Dear Editor in Chief,
Recently, using statistical tests as useful and ubiquitous tools in medical data analysis is increasing (1). However, some researchers are using statistical methods without sufficient knowledge. The purpose of this letter is to provide applied information on some of the most commonly used statistical tests.
All statistical tests examine a hypothesis. A hypothesis is defined as a claim that its accuracy or inaccuracy is unknown (2). In general, variables are divided into quantitative and qualitative categories (3). Some popular statistical tests that examine the relationship between two or more variables are summarized bellow according to the main purpose of this article.

• Investigating the linear relationship between two quantitative variables: correlation coefficient test

The correlation coefficient test examines the linear relationship between two variables. The null hypothesis in this test is the absence of a linear relationship (4). Before examining the relationship between two quantitative variables, it is necessary to examine the normality of the error distribution in the quantitative variables through normality
tests such as the Kolmogorov-Smirnov and Shapiro-Wilk tests (5). The null hypothesis in the normality tests is that the distribution of errors in the variable is normal. If the null hypothesis is rejected (p value<significant level), it means that the distribution of errors in the variable is non normal (5). After the normality check of the errors in the variables, if both variables had a normal distribution, Pearson's correlation coefficient would be a good choice and Spearman correlation coefficient would be used if one of the two variables had non normal distribution (6). 

• Investigating the relationship between two qualitative variables: Chi-square test 

The null hypothesis in Chi-square test indicates that two qualitative variables are independent. In other words, this test examines whether the frequency of the observations at each of the composite levels is the same or not. If the expected frequency at any combination level is less than 5, Fisher's exact test will be replaced with that (3). Fisher's exact test is used to compare ratios or the prevalence of two independent groups (usually in 2×2 contingency table). If the two groups are not independent, McNemar’s test will be used (7). 

• Investigating the relationship between a quantitative variable and a two independent-level qualitative variable: Independent-Samples T-test and Mann-Whitney U test  

If the qualitative variable has two levels with independent samples in each level, to investigate the relation with a quantitative variable Independent-Samples T-test and Mann-Whitney U test are used (7).
Independent-Samples T-Test compares the mean of a quantitative variable during two independent level of a qualitative variable. The null hypothesis in this test is the mean equality during the qualitative variable levels (4). If the data are low (less than 20) or the distribution of errors in the quantitative variable does not follow the normal distribution, the nonparametric Mann-Whitney U test will be replaced comparing the median of the quantitative variables in two groups. In reporting nonparametric test results instead of the mean and standard deviation, median and interquartile range (IQR) are used (4). 

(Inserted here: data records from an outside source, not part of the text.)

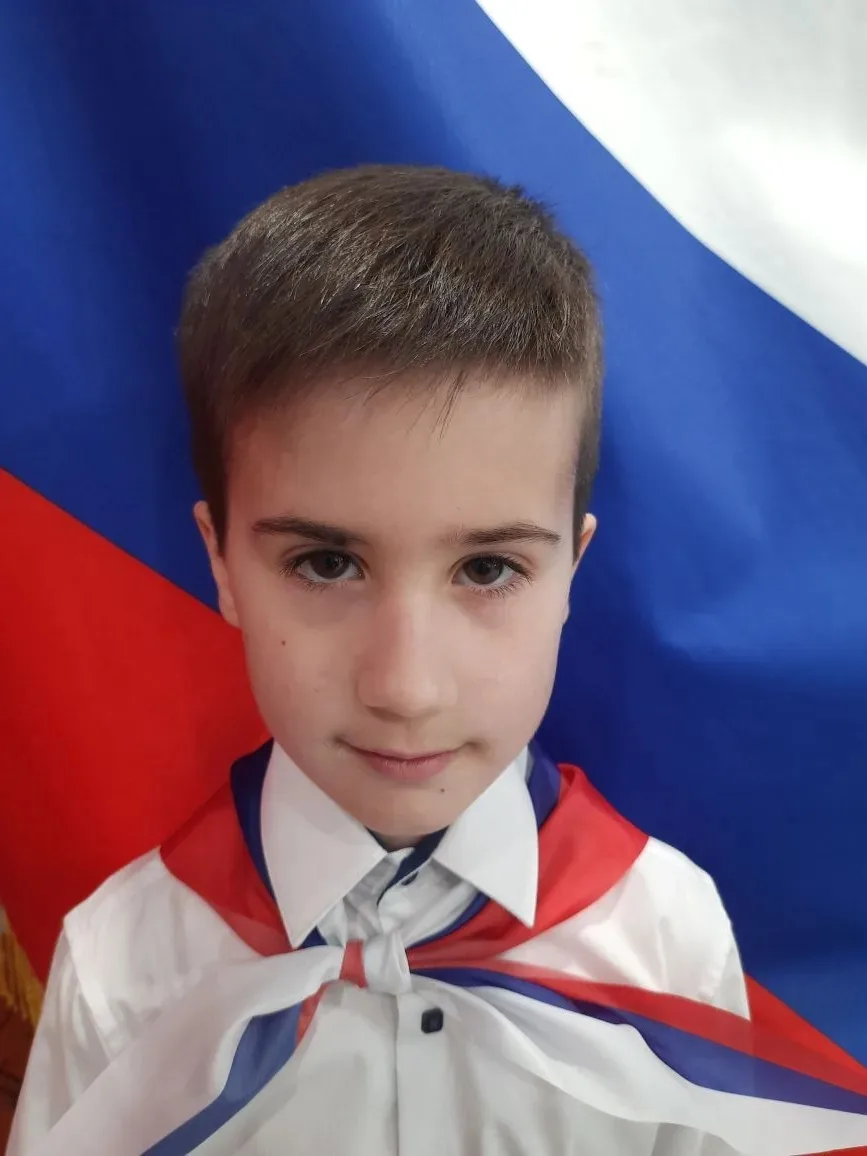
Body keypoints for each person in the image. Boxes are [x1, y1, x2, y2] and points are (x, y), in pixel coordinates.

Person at [12, 165, 836, 1156]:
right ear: (221, 563)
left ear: (570, 572)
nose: (405, 688)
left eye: (487, 569)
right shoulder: (123, 967)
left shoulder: (663, 936)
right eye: (325, 563)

• Investigating the relationship between a quantitative variable and a two dependent -level qualitative variable (before-after): paired Samples T-test and Wilcoxon signed-rank test  

If the qualitative variable levels are before-after or first and second times measuring, to investigating the relation with a quantitative variable the paired (or dependent) Samples T-test   would be appropriate and if the data is low (less than 20) or the distribution of errors in the quantitative variable does not follow the normal distribution, the alternative test will be the Wilcoxon signed-rank test. The Wilcoxon signed-rank test is a nonparametric test that compares the median of the quantitative variables during two levels of the qualitative variable (4, 7). 

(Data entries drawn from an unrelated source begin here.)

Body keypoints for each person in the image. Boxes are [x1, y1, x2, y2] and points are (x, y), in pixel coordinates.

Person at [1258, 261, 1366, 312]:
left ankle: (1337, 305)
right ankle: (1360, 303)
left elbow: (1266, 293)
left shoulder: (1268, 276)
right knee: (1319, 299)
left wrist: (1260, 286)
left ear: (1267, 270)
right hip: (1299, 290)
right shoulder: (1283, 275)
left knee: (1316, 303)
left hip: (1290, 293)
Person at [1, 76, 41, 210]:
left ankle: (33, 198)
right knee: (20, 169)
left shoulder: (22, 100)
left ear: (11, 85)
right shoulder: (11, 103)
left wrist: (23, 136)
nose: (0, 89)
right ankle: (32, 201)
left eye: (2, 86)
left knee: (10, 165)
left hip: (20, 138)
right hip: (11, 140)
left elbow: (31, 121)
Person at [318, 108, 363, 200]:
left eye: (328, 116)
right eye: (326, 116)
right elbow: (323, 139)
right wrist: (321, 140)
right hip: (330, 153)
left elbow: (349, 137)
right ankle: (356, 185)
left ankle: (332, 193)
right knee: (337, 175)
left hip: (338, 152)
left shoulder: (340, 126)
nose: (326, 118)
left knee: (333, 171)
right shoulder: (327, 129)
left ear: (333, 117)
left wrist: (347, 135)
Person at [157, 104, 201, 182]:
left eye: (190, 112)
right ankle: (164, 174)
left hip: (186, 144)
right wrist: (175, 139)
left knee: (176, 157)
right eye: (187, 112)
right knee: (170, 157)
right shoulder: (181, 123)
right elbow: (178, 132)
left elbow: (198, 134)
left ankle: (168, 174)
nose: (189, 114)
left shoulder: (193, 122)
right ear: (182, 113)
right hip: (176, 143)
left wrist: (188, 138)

• Investigating the relationship between a quantitative variable and a qualitative variable with more than two independent levels: one-way

ANOVA or Kruskal-Wallis test 
If the qualitative variable has more than two levels, to investigating the relation with a quantitative variable   one-way analysis of variance (one way-ANOVA) or Kruskal-Wallis tests are used for independent levels (3).
One-way ANOVA test investigates the relationship between a more than two independent -level qualitative variable with a quantitative variable when the null hypothesis in this test means the equality of the mean of the quantitative variable in different levels of the qualitative variable (3, 4, and 7). If the data is low (less than 20) or the distribution of errors in the variable does not follow the normal distribution, the alternative nonparametric test will be the Kruskal-Wallis
test. Kruskal-Wallis test also compares the median of quantitative variables at qualitative variable levels (7).

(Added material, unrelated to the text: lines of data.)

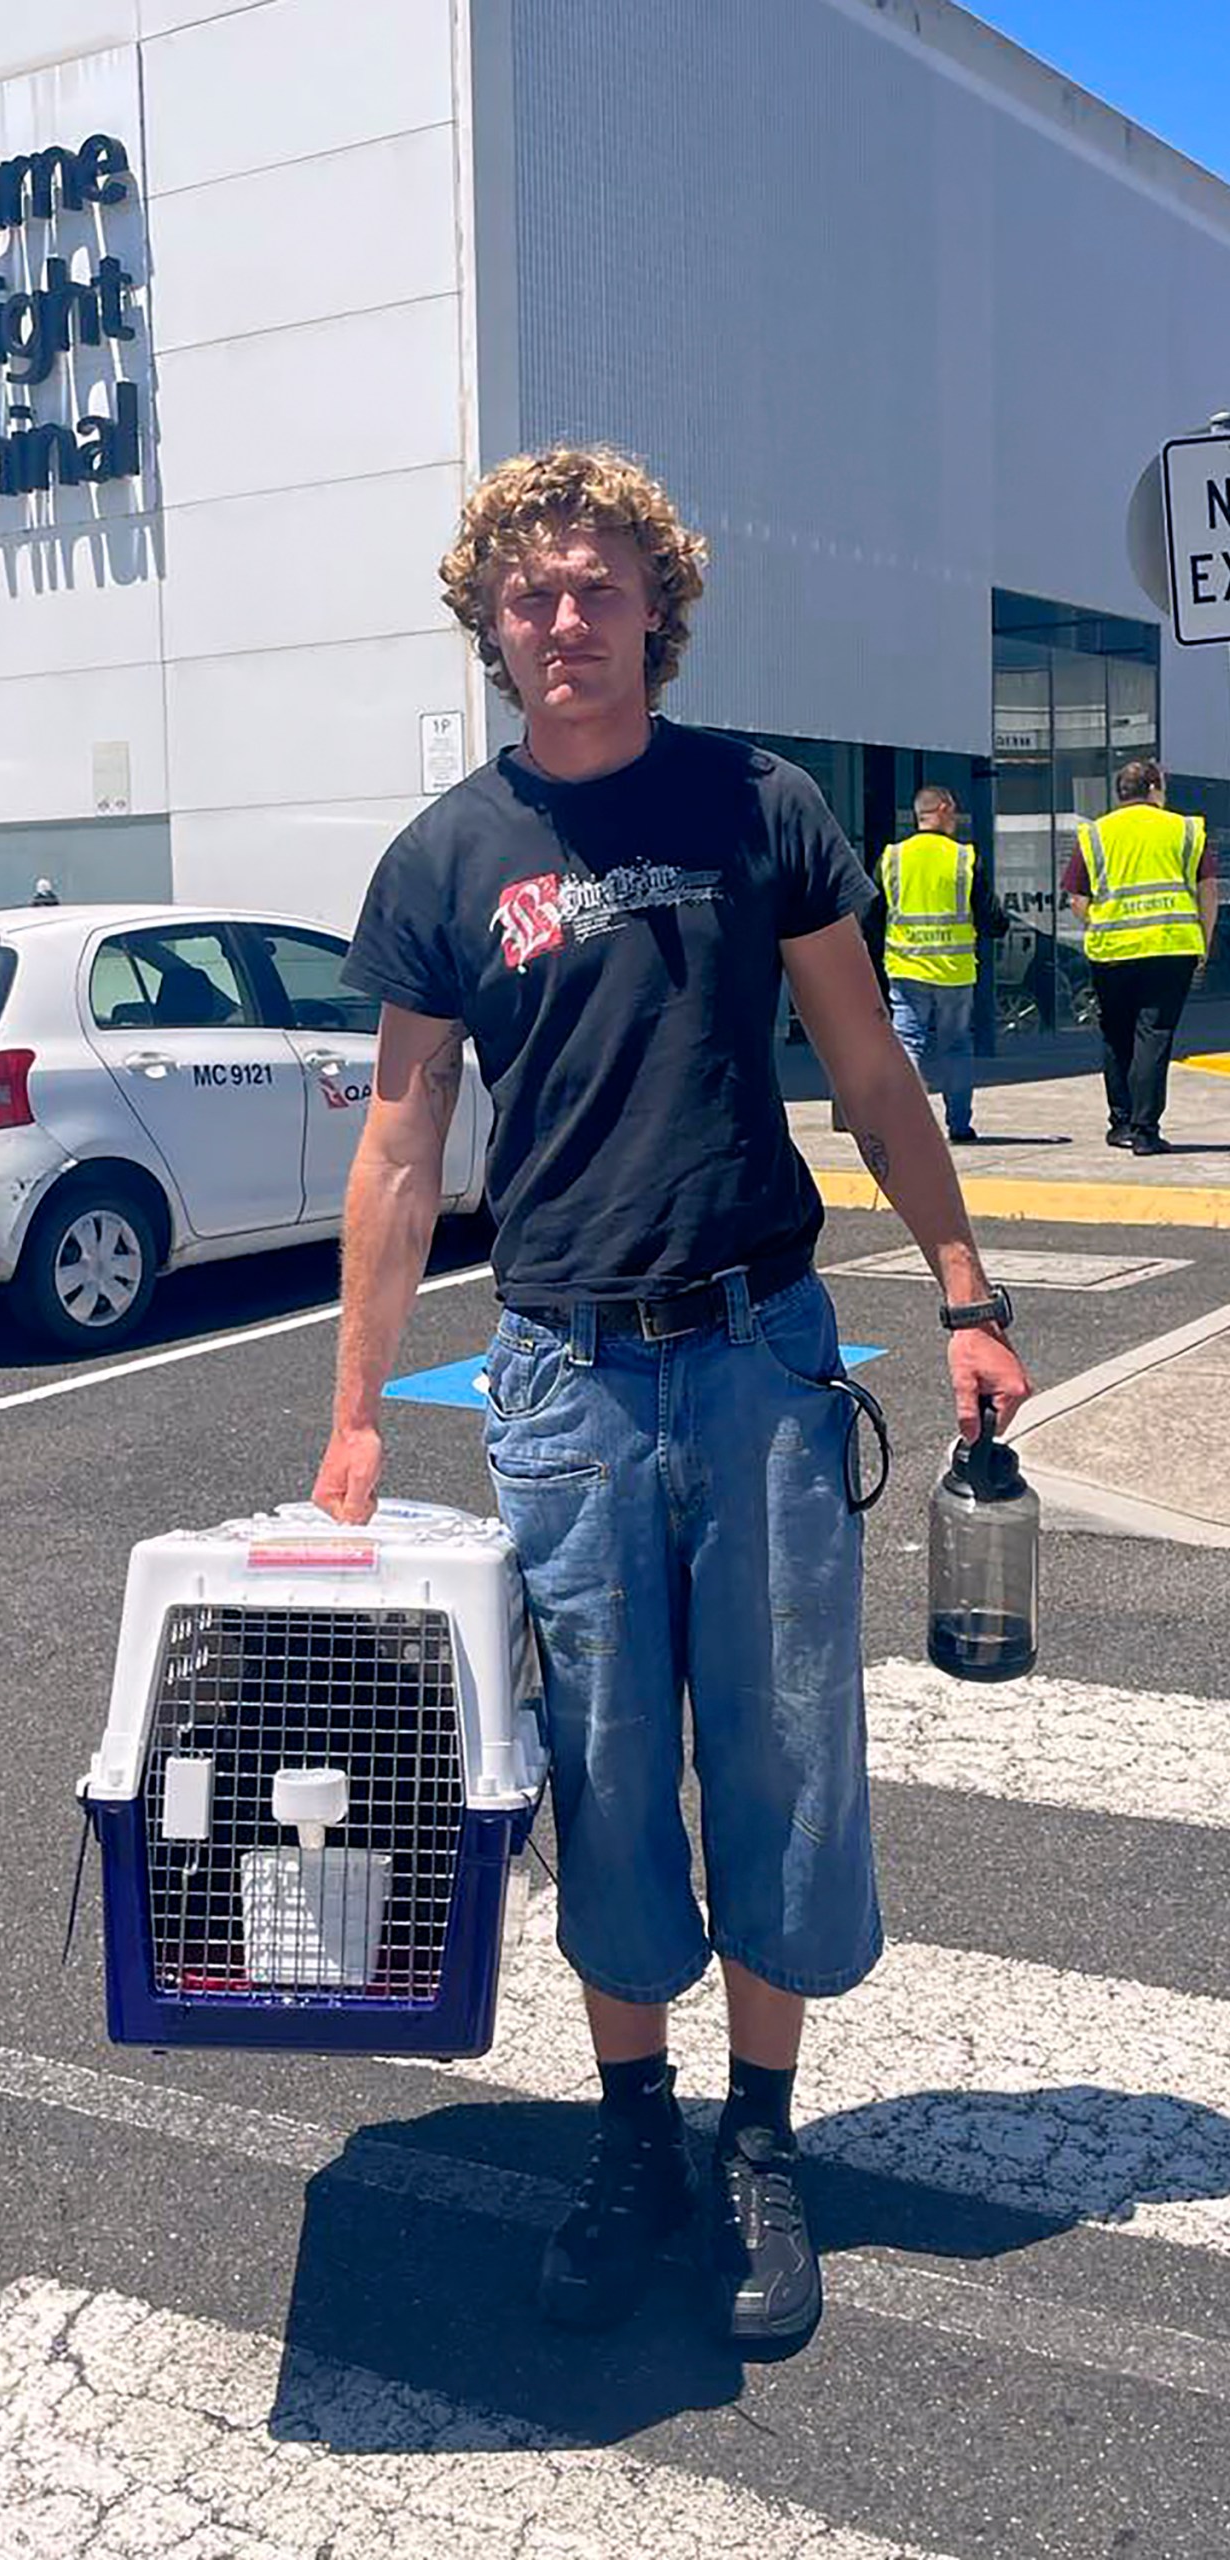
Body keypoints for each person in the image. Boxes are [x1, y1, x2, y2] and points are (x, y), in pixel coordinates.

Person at [312, 446, 1029, 2350]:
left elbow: (870, 1065)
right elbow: (399, 1144)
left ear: (656, 608)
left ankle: (763, 2140)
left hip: (759, 1353)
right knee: (610, 1776)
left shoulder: (757, 806)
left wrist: (966, 1292)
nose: (565, 621)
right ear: (493, 625)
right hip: (560, 1374)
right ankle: (637, 2135)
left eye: (597, 587)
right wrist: (360, 1412)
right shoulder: (450, 858)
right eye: (530, 595)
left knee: (784, 1759)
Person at [1060, 759, 1215, 1156]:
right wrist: (1204, 942)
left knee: (1116, 1035)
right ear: (1152, 787)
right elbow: (1208, 891)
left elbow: (1077, 898)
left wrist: (1106, 920)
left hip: (1112, 952)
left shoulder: (1096, 833)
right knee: (1154, 1035)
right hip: (1170, 947)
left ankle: (1121, 1123)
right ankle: (1146, 1131)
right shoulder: (1184, 829)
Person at [877, 785, 1007, 1144]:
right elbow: (991, 919)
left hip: (906, 967)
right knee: (956, 1046)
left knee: (908, 1041)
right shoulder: (963, 858)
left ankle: (906, 1123)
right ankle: (960, 1125)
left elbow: (872, 916)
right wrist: (1000, 925)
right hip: (954, 970)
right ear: (945, 809)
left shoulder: (893, 857)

• Investigating the relationship between a quantitative variable and a qualitative variable with more than two dependent levels: one-way repeated measures ANOVA or Friedman test

If the levels of qualitative variables were before, after, or time of measuring such as first, second, and etc., one-way repeated measures analysis of variance (ANOVA) test with null hypothesis equality of quantitative variable means at the qualitative variable levels would be a good choice (4). If the data is low (less than 20) or the distribution of errors in the quantitative variable does not follow the normal distribution, the alternative test will be the Friedman nonparametric test. The Friedman test compares the median of the quantitative variable at the qualitative variable levels (7). 
Each statistical test has its place and application. Medical researchers with knowing the proper use of statistical tests, can improve the quality of their research; therefore, they can improve the health and medical status of the community.